--- Extract provided ---

American Apparel, its cash situation worsened by a holiday discounting strategy that fizzled, is planning a slowdown at its Los Angeles factory to conserve funds, The Post has learned.

The slowdown could result in “sharply reduced hours and weeks off” for thousands of the company’s garment workers in the coming weeks — and threatens a diminished supply of go-to fashions for the spring season, according to a source briefed on the situation.

Facilities that will likely be affected include the company’s factory in downtown LA — as well as its facilities in nearby Southgate and Garden Grove, sources said.

The likely slowdowns will be another black eye for the company that recently ran up hefty legal bills to oust its founder, CEO Dov Charney.

Ironically, it was Charney who used US manufacturing as a key pillar of the company’s business strategy and brand.

Charney was fired this month after being suspended as chief executive in June on allegations of misconduct that included his allowing a blogger in 2011 to post nude photos of a former employee who was suing the company.

But Standard General, a New York hedge fund that partnered with Charney in July to take control of the company, only to back his ouster in the end, has been vocal about keeping the company’s factory open.

“This is a disaster for a brand that has prided itself as an example of the possibilities of manufacturing in the US,” said one investor close to the company.

Officials at American Apparel and Standard General declined to comment.

While the slowdowns at the factories will save cash, the moves aren’t related to the retailer’s liquidity problems, one source close to the company insisted.

“There might be some reductions in shifts as the company seeks to reduce inventory,” the source said, calling the slowdown “part of a proactive prudent plan to reshape the inventory and ultimately better the in-store selection.”

--- Data ---

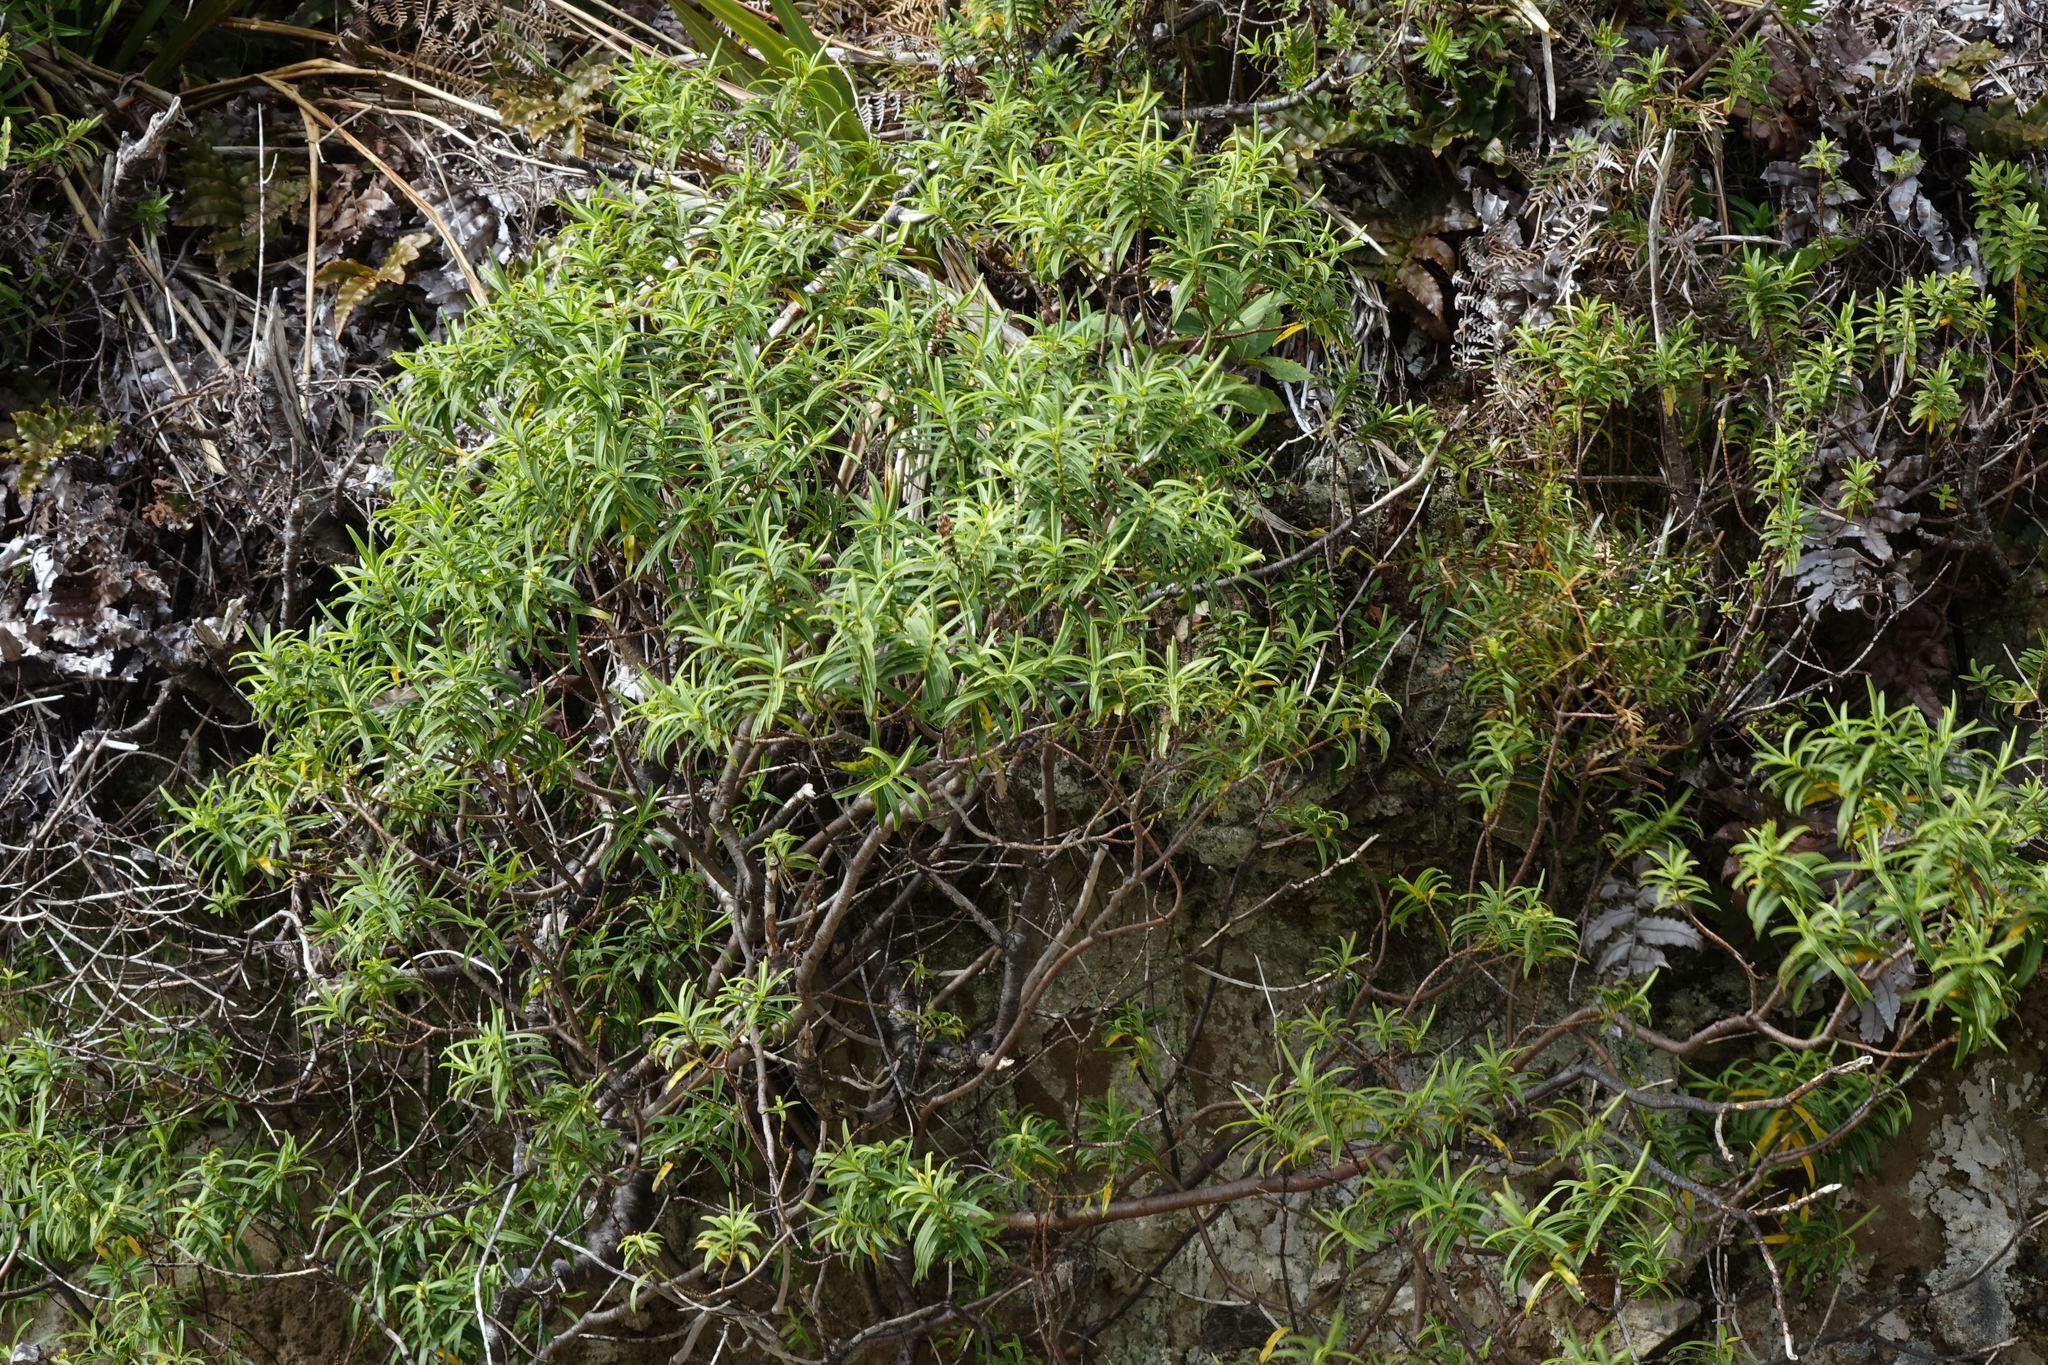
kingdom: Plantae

---

* [Required work]:
a: Condense the paragraph of the American Apparel article that begins "The slowdown could result in" into one shorter sentence that keeps its main facts.
b: Write the next part of the American Apparel article, starting right after its final quoted remark.

* [Solved problems]:
a: According to a source briefed on the situation, the slowdown could bring thousands of garment workers much shorter hours and weeks off in the coming weeks, and could reduce the supply of go-to spring fashions.

b:
That theory didn’t fly with others familiar with American Apparel. They said the stores are facing shortages of top-selling styles.

The unsuccessful holiday promotion — called a “dot sale,” which kicked off on Black Friday weekend — not only failed to meet their revenue targets but made the stores look like chaotic discount chains throughout the crucial holiday season, critics noted.

In November, liquidator Great American Group had projected it could generate more than $100 million in incremental sales from the color-coded sale over three months, based on sales of old inventory as well as new.

To date, however, it has sold less than one-tenth of the older inventory earmarked for sale, sources said.

“It looks like a Kmart, not an American Apparel store,” carped one employee. “It looks a bit desperate, like we’re in need of liquidation.”

In a written statement late Monday, American Apparel said its factory was operating in the “ordinary course of business” and that it had a “successful” holiday season.

“Our employees have been working overtime to meet the holiday demand, and now that the holiday season is over, we plan to adjust shift schedules as we do every January,” the company said.